Select the number of people to meet that you think you can comfortable handle without looking rude and rushing to the next person. Then on the day of the event, you have your list, and you know a little something about each person. So when you approach them to introduce yourself, you have the perfect icebreaker because you’ve done your homework, and know just what to say…

Hi John, I’m Christine. Very happy to meet you. I understand your company has just completed a merger..tell me about that.

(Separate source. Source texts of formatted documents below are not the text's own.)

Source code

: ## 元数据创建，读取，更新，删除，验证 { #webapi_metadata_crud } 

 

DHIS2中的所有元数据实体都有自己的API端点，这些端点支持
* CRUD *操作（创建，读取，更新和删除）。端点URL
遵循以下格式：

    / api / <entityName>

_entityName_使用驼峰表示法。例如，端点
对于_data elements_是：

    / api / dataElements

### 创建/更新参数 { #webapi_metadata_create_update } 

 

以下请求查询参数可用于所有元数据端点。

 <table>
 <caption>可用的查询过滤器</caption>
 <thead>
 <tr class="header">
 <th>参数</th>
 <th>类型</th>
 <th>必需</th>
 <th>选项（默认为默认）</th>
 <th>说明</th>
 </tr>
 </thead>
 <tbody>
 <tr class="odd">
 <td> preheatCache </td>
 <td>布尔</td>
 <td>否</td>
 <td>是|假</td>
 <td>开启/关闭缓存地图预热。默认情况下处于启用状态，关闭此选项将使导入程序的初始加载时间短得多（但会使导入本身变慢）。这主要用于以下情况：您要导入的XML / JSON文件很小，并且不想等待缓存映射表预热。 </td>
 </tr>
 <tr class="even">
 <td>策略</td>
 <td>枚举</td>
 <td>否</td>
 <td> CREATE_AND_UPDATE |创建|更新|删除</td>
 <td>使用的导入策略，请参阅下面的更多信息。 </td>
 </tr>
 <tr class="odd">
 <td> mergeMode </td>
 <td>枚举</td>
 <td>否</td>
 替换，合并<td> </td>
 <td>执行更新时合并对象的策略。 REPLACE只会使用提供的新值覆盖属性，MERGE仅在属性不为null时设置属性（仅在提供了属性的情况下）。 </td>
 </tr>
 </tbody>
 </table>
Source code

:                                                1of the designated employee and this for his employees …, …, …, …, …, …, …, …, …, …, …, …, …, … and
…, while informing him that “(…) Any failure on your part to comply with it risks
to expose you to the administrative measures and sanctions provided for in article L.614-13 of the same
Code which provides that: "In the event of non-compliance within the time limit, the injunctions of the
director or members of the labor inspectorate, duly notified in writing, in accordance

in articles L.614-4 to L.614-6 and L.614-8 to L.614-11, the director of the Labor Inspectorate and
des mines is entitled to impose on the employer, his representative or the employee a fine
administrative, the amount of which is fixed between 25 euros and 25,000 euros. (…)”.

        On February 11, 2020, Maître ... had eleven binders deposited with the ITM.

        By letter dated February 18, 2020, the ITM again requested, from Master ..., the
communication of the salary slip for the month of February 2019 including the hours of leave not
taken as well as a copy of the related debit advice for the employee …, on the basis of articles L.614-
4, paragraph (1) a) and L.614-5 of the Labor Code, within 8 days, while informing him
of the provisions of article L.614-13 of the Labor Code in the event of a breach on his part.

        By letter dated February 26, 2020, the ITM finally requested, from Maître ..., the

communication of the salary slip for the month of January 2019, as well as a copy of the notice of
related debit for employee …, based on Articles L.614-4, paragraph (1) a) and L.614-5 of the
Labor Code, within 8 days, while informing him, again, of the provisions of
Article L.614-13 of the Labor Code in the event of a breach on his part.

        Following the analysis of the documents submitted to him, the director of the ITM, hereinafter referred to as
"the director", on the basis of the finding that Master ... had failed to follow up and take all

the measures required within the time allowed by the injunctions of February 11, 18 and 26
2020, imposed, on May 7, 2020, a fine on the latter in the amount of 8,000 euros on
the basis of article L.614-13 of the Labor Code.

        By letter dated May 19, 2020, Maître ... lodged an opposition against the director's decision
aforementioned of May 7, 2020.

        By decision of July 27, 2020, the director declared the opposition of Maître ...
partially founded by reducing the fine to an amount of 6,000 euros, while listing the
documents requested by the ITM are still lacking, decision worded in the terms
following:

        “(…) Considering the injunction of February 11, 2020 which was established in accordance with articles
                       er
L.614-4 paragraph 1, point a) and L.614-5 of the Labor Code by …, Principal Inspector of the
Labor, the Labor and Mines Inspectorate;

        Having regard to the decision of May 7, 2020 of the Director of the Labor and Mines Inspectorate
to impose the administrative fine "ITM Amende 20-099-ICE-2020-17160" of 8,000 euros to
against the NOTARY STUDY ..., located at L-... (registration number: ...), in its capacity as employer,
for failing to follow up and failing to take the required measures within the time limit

Myth 3 It’s All About You and Telling Your Story

Ummm…no it’s not. It’s not about you at all. It’s about everybody attending the networking event. I’ll just say it….don’t ME DUMP. I’ve experienced attendees ME DUMP all over the place. The minute they meet someone, they go right into their story. And some talk so long I wonder if they’ll pass out from not breathing.

If you are truly there to connect with people and become a connector, how are you going to do that when you Me Dump all over everyone and never find out a thing about the person standing in front of you? Instead…decide to listen. Ask questions. Be truly interested in the other person. They’ll see your sincerity and authenticity. As a result, they’ll turn their curiosity towards you and your business. Draw people too you instead of pushing people away with Me Dump.

I’m not sure who gave the advice to introduce yourself with your story…but they’re wrong. That’s self focused and you want to be outward focused. With that said…you do need to be prepared when someone asks you “What do you do”? Be prepared to recite something clever that just drips off the tongue!

Myth 4 Networking is the new Cold Call

Networking is NOT the new cold call.  Like it or not, cold calling is still relevant today. Those that say otherwise, suck at cold calling or take the rejection personal. My business would dry up and wither away if I didn’t do my share of cold calling. Sorry..But cold calling is a necessity.

Think about it…Networking is a numbers game just like cold calling. Networking can get expensive too, especially if you’re a member of more than one networking group.

Now I have a confession to make…I bought into “cold calling is dead” BS. I wanted to believe it..But after months of going to network meetings and getting the same results as my cold calling average, I went back to cold calling and became very selective what networking events I attended.

And I’m not saying this to impress you, but to impress upon you I’m good at cold calling. I am. It’s because I do it everyday of the workweek and sometimes on Saturday. Use every prospecting tool available. Networking cannot take the place of cold calling and vice versa. They are two different venues..So use both.

Now, it’s your turn…comment below on any networking tips you can share with the community. Let’s talk!

Last…for the grammar police…I’m just finishing this article at 3:30 am. So if you find something misspelled or grammatical incorrect…try not to let it ruin your day. I’m human.





2 thoughts on “4 Myths of Networking and a SNL Networking True Story

  1. Christine, you are funny. I belong to the Grammar Police. My wife and I can spot mistakes all the time. I’m better at not criticizing these days, but it’s harder when so many are so bad at using the English language. You made me laugh though with your last comments. Thanks 🙂 – I enjoyed the article as well and am more of a slow networker. I just asked permission to network with a prospect who bought from my competitor. He had an interesting and well connected background (I found out because I asked about his car we were standing next to and then what he did for work), and I enjoy connecting people that can help each other. It’s a load of fun.

    1. Scott…I appreciate your comment..and thanks for being easy on me! Your story about being a slow networker is so true and I bet many others are the same. And the fact you asked a prospect to network who bought from your competitor…outstanding! That takes savvy and confidence. I’ve enjoyed connecting with you…and look forward to hearing more. Thanks for contributing!